# General Topics > Member of the Month >  MOTW - Aug 19 - Aug 25 2012 - Frogloving17

## Jen

Congratulations to this weeks MOTW - FrogLoving17!!!!

Don't forget you can nominate for future MOTWs on the main thread at http://www.frogforum.net/member-week...ead-first.html
Or by sending me a Private Message!

----------


## Jen

*Monday*, tell us all about you! We know you obviously like amphibians, but we want to know about the rest of your life. Details about you, your life, hobbies, families, past times, favorite colors, poems you have written etc etc....just use this post to brag/boast/bore us how you please.

----------


## FrogLoving17

Hi guys! :Smile:  I have been born and rasied In West Texas. I am going into the 7th grade. I have 1 sister and 1 brother, and i like playing the piano, volleyball, and swimming :Wink: . My favorite color is red, like red velvet.  Oh I forgot I also LOVE to read!! Some of my favorite books are the Hunger Games Series, Harry Potter, and Out of My Mind. As for pets in my house I have 1 frog, 2 beta fish, 1 hamster, and 1 cat. Thanks for choosing me to be MOTW! :Smile:

----------


## Jen

Thank you!
It is great getting to know one of the younger members on the forum!    
I too am a big fan of the Hunger Games. How did you like the movie in comparison to the book?

----------


## FrogLoving17

The movie was wonderful! Though it did skip some parts the book had, it was totally worth seeing the movie!

----------


## Jen

*Tuesday*, tell us about your amphibians. How you came to keep them, mistakes/learning curves, species kept, breedings, how you found Frog Forum etc....we heard enough about you on Monday, let us hear about them frogs!

----------


## Kristen

> The movie was wonderful! Though it did skip some parts the book had, it was totally worth seeing the movie!

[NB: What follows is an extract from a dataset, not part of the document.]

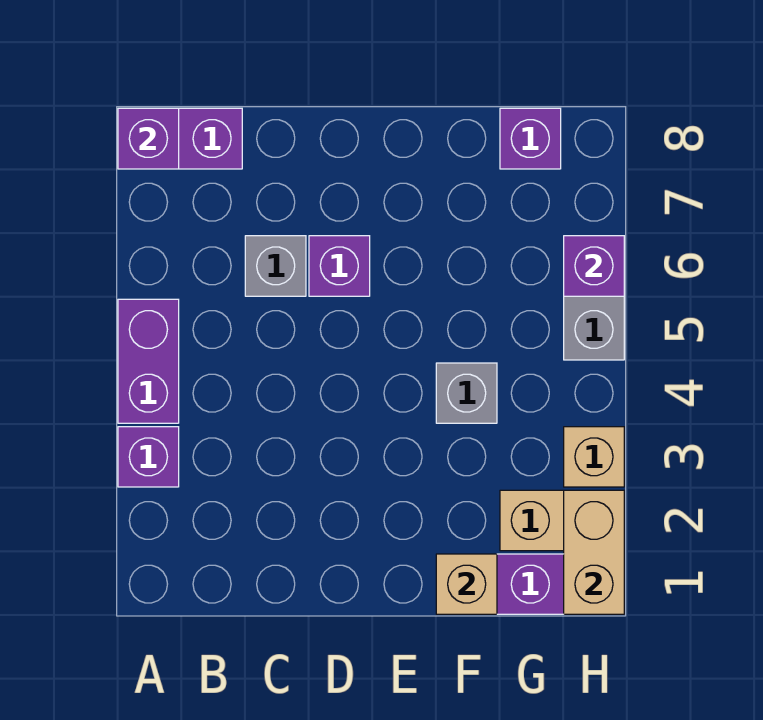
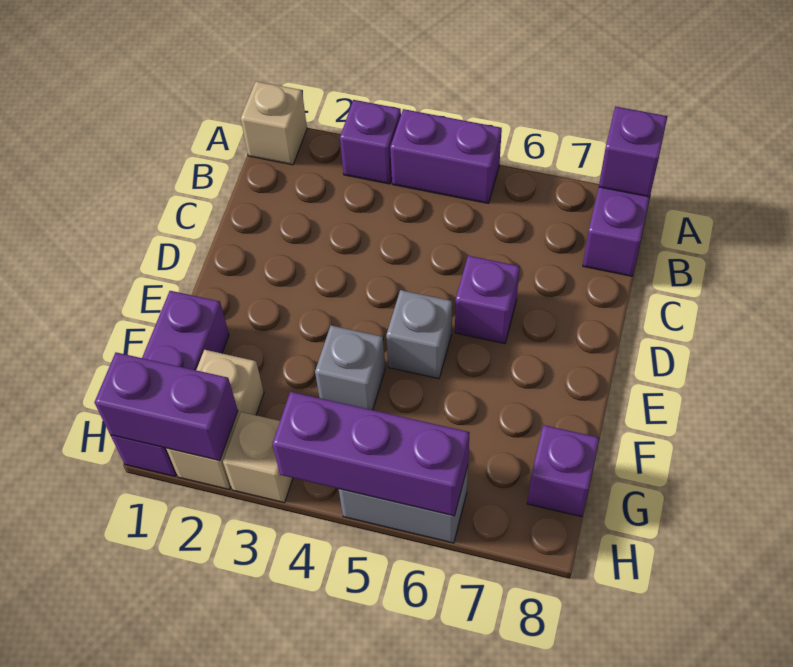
grey 1x1 brick [245,236,306,296] -> grey 1x1 brick moved to [386,290,452,379]
tan 1x1 brick [436,554,497,614] -> tan 1x1 brick moved to [241,81,307,165]
tan 1x2 brick [564,490,624,614] -> purple 1x2 brick [94,352,238,461]
purple 1x1 brick [564,236,624,296] -> purple 1x3 brick [272,392,470,516]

I just got the movie on the weekend! It's great. Sad when Rue died though :/

----------


## Heather

It's great to learn more about you  :Smile: .

You sound a lot like my daughter  :Smile: . 

How did you get into liking frogs?

----------


## FrogLoving17

Kristen~ I though it was really sad too. I'm usually not emotional in movies but I did cry when Rue died :,( 

 Heather~ Thanks :Wink:

----------


## FrogLoving17

Tuesday:
Ok so on New Years Eve my friend had a party. While we were there I saw that she had a frog, i picked it up and instantly became hooked :Smile:  About 2 weeks later, I begged and begged and finally my parents got me my own frog! He was a Whites Tree Frog named Mr.Sticky! He was in my care until March 8, 2012. He sadly passes away, I really don't know what happens to him but when I found him, he has a bruise on one of his sides and a cut on the other leg;( I think it may have been a wooden log in his cage. Later on the evening I got a new Whites Tree Frog named Mr. Jelly which I still have! He is a big sweetheart and he likes to watch me and jump around his cage at night. But he can be a real spaz too :Stick Out Tongue:  Some of the mistakes I have run into is that to be sure and keep the cricket keeper clean or it will stink up a real stench! Some people think that keeping a frog is easy but if you want them to live a happy life they have to be spoiled  :Wink:  I came up apon frog forum because before I got my frog I had to do some research. So I was on google one day and came up apon here and I kept searching around this forum and found that it has some real good information! I asked my parents if I could make myself an account, they said yes so here I am! :Smile:

----------


## Jen

*Wednesday*, show and tell. Wow us with your pictures/videos/sound clips.

----------


## Heather

Well, we are happy to have you, and Mr Jelly  :Smile: .

----------


## FrogLoving17

MR.Jelly              Mr.Jelly             Mr.Sticky                   Mr.Sticky          Mr.Jelly                 Mr.Jelly                      Mr.Jelly           Mr.Sticky                Monty                        Sunkist- Beta

----------


## FrogLoving17

Sorry! Yesterday I was very busy so I didn't have time for Wednesdays post!

----------


## Heather

Cute!  :Smile:

----------


## Faith

Just saw this, congrats on MOTW!

----------


## FrogLoving17

Thanks  :Wink:

----------